**YOUR OBJECTIVE**
Look for "partner" in each line of the records, and copy the lines that have it.
[Start of section]
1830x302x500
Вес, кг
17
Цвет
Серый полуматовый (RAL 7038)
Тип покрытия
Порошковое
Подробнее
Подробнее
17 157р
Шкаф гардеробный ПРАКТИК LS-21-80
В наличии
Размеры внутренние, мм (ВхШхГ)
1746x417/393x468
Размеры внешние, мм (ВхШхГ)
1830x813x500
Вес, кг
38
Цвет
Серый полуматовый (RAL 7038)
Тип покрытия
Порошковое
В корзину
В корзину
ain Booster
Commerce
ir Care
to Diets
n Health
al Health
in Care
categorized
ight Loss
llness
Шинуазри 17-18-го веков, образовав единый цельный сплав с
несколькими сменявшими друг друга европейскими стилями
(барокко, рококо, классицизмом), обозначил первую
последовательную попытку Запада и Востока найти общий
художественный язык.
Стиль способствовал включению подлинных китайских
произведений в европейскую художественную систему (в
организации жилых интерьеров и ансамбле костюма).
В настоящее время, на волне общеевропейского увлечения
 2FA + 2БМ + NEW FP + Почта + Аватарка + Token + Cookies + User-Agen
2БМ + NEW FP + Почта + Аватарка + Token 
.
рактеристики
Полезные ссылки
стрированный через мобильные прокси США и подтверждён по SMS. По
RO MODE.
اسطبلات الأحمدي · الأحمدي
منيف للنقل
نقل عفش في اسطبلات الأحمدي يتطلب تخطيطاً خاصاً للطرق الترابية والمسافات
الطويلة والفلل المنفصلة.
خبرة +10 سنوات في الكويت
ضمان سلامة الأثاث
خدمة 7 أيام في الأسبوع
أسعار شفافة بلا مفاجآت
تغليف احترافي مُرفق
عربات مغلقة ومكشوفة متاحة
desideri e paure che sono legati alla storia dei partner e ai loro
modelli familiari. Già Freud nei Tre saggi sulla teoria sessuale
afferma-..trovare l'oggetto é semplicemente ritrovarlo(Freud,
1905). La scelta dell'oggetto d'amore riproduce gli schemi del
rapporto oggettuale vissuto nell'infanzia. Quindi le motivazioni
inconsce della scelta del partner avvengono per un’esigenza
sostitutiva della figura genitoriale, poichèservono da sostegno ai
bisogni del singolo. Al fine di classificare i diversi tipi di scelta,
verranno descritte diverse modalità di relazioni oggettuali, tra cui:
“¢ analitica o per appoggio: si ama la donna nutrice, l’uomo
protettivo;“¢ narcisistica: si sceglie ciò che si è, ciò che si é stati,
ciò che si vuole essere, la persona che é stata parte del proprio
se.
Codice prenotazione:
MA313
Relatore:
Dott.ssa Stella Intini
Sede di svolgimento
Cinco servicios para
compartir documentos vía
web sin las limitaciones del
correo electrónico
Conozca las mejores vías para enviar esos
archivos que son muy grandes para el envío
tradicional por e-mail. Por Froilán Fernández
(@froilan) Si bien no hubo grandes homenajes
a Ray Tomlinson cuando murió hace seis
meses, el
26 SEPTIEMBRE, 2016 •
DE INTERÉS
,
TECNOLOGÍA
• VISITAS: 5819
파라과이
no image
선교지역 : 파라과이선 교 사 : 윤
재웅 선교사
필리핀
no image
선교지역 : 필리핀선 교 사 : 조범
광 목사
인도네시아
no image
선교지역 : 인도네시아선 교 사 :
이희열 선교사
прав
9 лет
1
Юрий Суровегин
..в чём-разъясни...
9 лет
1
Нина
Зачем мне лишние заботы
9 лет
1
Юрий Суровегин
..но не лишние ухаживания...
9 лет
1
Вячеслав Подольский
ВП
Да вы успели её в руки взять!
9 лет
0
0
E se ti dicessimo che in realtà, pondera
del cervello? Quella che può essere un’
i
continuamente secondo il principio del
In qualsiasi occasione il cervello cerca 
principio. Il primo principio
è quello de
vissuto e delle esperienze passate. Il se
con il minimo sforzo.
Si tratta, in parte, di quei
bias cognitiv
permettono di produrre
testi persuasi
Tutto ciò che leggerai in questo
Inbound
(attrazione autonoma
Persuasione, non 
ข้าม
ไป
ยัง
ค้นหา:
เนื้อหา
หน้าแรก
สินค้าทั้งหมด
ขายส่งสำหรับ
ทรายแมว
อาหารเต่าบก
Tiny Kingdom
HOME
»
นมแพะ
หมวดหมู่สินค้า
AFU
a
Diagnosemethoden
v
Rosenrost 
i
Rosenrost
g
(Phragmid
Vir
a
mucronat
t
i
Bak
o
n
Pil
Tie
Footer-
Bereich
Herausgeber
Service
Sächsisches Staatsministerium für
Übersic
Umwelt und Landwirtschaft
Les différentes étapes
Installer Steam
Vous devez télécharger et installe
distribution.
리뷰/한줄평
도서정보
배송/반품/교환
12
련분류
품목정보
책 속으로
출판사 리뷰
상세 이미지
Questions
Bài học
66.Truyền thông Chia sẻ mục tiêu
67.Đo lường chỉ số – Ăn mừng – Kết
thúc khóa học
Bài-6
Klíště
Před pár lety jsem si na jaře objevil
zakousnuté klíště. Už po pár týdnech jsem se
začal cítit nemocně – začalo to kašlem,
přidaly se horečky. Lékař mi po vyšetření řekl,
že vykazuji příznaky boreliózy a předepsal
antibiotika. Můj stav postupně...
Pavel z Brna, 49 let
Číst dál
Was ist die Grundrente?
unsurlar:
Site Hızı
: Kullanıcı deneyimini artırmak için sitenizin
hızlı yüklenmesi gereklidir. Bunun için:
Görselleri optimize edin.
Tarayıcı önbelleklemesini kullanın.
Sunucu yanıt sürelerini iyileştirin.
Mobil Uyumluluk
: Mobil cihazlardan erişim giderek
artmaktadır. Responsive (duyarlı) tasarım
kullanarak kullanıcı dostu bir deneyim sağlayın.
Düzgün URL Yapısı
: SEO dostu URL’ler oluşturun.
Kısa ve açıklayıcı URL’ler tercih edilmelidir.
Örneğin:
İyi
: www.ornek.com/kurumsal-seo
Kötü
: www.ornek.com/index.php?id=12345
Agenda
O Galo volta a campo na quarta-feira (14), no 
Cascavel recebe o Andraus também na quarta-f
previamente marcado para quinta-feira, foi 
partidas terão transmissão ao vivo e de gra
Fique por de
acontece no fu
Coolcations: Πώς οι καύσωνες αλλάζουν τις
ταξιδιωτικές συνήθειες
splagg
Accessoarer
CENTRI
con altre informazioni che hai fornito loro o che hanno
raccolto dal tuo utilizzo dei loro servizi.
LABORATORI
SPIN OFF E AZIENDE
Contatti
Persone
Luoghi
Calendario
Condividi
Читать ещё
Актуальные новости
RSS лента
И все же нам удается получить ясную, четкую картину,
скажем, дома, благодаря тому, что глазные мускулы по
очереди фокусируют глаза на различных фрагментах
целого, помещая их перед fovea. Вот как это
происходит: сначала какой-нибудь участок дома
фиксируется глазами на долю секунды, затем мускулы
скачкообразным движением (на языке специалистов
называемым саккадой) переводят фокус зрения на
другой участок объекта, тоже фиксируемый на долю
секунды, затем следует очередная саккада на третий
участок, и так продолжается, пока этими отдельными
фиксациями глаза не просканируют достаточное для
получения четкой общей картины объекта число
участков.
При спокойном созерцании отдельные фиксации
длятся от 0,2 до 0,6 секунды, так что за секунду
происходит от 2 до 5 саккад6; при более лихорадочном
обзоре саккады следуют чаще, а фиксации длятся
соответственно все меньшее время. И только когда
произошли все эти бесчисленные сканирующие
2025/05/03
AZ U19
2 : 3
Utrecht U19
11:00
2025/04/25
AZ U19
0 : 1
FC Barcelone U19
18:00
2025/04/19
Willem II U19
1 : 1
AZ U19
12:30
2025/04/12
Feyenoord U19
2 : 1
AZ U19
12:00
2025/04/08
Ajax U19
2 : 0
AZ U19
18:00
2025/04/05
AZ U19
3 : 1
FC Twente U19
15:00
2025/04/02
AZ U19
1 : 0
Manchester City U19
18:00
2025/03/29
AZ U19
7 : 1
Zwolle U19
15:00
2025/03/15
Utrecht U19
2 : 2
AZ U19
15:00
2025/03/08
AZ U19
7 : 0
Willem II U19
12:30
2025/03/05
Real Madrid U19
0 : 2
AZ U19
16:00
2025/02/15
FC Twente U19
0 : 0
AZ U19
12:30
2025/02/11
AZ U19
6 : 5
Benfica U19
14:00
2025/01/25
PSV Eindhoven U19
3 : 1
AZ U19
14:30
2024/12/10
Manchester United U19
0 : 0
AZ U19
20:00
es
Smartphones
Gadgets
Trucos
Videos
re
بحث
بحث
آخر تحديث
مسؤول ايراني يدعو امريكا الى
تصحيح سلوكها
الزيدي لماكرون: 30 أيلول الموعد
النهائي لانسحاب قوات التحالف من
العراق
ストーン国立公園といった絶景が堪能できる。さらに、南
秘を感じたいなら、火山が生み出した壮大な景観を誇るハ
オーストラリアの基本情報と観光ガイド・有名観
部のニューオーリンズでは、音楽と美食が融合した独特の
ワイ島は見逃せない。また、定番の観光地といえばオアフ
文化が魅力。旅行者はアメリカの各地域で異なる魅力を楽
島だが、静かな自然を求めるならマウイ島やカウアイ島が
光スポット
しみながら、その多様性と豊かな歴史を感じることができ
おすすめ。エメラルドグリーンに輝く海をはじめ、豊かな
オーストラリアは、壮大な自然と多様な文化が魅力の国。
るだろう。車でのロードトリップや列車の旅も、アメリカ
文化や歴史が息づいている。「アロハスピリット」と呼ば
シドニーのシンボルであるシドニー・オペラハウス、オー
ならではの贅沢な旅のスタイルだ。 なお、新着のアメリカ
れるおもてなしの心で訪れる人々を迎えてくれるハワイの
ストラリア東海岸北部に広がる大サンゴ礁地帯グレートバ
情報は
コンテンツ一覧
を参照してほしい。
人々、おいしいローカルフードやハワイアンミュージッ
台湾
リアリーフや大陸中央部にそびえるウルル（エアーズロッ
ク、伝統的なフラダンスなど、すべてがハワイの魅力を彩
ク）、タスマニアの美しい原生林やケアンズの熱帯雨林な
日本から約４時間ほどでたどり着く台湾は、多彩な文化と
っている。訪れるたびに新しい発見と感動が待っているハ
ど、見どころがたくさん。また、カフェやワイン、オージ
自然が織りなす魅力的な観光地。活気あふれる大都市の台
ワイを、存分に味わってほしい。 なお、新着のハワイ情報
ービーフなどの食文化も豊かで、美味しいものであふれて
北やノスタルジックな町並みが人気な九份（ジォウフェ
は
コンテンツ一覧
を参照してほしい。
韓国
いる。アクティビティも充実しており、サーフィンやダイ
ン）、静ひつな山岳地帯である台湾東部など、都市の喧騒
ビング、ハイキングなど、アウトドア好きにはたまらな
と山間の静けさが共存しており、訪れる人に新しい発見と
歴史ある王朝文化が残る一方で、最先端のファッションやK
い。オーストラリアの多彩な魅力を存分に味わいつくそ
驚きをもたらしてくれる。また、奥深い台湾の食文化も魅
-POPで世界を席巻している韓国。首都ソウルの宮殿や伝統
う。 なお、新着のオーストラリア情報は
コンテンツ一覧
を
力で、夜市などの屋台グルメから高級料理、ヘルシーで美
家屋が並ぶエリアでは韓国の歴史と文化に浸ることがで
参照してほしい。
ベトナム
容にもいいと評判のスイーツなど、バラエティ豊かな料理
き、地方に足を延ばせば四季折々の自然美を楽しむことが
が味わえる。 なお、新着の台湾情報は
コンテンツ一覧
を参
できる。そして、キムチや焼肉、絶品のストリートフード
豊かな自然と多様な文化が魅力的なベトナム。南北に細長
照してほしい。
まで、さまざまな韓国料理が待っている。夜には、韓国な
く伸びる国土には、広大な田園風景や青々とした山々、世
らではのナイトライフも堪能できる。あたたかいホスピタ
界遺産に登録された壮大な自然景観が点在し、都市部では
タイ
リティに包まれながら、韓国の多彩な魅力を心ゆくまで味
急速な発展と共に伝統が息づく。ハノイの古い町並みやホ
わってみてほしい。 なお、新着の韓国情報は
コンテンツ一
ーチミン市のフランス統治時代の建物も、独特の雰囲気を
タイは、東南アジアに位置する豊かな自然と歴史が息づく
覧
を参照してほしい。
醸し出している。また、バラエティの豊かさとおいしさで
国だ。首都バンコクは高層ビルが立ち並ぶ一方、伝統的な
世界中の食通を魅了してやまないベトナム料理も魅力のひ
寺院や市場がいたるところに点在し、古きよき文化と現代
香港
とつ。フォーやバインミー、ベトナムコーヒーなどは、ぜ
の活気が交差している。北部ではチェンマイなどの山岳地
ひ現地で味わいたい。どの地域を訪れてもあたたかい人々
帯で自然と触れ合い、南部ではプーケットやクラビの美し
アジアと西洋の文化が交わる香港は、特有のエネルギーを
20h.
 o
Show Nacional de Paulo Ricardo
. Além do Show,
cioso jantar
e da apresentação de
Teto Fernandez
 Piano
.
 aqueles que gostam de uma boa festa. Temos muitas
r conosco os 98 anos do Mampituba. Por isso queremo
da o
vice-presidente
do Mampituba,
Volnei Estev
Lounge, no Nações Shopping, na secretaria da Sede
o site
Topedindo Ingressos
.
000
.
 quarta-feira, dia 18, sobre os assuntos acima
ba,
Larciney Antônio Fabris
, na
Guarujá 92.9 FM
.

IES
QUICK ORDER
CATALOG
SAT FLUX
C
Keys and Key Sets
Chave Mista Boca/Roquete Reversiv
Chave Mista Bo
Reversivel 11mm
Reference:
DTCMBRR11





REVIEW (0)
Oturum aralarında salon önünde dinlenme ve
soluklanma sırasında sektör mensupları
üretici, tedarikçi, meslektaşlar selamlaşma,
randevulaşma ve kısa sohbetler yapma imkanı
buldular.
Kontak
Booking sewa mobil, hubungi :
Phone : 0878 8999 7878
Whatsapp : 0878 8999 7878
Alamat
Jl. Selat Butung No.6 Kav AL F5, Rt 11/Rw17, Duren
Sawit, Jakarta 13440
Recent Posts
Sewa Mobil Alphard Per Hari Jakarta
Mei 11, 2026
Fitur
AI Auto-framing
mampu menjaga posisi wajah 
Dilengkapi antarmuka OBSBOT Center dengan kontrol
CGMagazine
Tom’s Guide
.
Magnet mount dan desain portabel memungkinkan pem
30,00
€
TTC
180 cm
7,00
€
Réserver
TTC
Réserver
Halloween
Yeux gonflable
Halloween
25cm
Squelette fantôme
[End of section]
**TASK SOLUTION**
desideri e paure che sono legati alla storia dei partner e ai loro
inconsce della scelta del partner avvengono per un’esigenza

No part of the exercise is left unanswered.